# Budget Living in Penang



## MiamiGreen (Aug 17, 2010)

If you are Coming alone Or couple.
The best way to save some money..

You can rent a room. Share an aprtment.
You just need to pay about RM300 to RM500 monthly
including.. electric bill , water and some wireless internet
is provided.

Food if you are not too choosie... 
Penang food will only cost you less than RM5 per meal.

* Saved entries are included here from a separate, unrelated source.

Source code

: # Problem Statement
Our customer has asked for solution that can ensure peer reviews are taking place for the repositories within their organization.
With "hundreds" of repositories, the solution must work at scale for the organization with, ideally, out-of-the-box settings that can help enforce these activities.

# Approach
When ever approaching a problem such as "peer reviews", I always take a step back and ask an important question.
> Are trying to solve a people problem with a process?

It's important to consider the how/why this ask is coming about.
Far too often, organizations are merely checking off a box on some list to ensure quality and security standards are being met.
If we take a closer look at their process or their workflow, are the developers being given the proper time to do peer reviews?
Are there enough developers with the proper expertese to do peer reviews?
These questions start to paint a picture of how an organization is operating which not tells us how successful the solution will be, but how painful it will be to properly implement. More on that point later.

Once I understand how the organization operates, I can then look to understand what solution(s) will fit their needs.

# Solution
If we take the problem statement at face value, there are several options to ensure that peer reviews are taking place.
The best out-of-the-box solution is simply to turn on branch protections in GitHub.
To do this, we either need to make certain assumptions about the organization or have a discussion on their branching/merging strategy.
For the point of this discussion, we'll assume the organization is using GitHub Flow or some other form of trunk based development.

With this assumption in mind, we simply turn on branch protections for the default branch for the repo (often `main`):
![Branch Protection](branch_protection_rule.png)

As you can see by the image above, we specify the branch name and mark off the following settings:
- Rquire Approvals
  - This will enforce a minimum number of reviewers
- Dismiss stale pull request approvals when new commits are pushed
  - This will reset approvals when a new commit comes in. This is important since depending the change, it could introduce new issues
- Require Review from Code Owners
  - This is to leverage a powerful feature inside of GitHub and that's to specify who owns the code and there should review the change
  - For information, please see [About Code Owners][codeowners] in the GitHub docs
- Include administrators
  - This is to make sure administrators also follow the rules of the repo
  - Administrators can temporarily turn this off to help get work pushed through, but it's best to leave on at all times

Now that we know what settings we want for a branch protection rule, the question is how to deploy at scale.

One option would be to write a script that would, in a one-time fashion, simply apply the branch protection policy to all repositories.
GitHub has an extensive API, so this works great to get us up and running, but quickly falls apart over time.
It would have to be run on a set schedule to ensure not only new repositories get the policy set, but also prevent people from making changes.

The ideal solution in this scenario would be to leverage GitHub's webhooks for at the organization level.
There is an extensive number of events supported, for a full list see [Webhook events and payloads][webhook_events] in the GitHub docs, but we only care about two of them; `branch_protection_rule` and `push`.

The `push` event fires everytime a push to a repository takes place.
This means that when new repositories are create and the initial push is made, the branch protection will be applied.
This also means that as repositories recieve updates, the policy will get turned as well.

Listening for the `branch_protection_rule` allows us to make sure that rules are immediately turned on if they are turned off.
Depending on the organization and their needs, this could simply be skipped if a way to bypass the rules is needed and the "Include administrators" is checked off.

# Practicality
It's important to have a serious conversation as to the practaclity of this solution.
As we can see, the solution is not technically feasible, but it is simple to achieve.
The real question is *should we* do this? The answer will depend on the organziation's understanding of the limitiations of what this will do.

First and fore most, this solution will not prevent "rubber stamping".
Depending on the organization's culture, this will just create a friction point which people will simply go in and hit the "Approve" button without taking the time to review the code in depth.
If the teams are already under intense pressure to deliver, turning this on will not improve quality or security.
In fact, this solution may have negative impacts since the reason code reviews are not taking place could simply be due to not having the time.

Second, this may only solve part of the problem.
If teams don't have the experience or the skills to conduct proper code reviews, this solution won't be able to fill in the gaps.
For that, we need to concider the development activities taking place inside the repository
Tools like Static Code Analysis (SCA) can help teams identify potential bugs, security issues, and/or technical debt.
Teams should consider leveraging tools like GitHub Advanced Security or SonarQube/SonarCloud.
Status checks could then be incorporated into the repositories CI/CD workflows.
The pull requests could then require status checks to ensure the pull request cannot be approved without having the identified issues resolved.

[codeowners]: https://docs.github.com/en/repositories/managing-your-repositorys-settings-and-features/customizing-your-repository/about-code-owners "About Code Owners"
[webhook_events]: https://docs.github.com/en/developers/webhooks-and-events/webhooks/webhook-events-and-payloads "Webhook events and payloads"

Transport Most of the place is at walking distance.
But if you plan to go further up. Buses if I have not mistaken
about RM1 around the island.

Laundry RM3 Perkg

Buying Cheap household get it in place Like SunShine, Tesco will get cheaper
rate. Avoid COldstoraage which is always at the higher side.
If you can cook, go to market nearby, get yourself what you want 
at a very cheap price.

If you loves to read. There are always a book store where you can borrow book and 
don't have to buy it. RM2 to Rm3 per book For a week .

Do your own calculation.


----------



## Rod007 (Jan 7, 2009)

MiamiGreen said:


> If you are Coming alone Or couple.
> The best way to save some money..
> 
> You can rent a room. Share an aprtment.
> ...


Hi MG,

The RM300 to RM500 is that for sharing or renting outright? How much a one bedroom apartment would cost in a safe area?

Also, what would be the cost of Internet please?

Thanks in advance.

****


----------



## MiamiGreen (Aug 17, 2010)

Rod007 said:


> Hi MG,
> 
> The RM300 to RM500 is that for sharing or renting outright? How much a one bedroom apartment would cost in a safe area?
> 
> ...


Rod007,

For a budget living, you cant get a one bedroom apartment. You have to share a 
3 bedroom apartment either with other foreigner or the local. ==> Find Room For Rent / Room To Let in Malaysia, Kuala Lumpur, Ampang, Bangsar, Cheras, Setapak, Damansara, Petaling Jaya, Subang Jaya, and Penang -- CariBilik
room you can see most everywhere in penang island. And fr the internet you can pay 
the lowest of RM48/mth. But some apartment comes together with wireless connection.

For example a room in MiamiGreen will cost you more about RM700/mth
comes with Wireless/including utilites/aircon/facilitis ==> Miami Green Resort Condominium Owners Association
The room comes with a double bed ( so whether you come alone or with you girl
it cost you the same ). 
Advantge: near beach /most popular for Expat / 5 sar facilities
Disadvantage: in the middle of no where. You need to drive or get a bus 
to the town ( 20 minutes )

I hope it helps


----------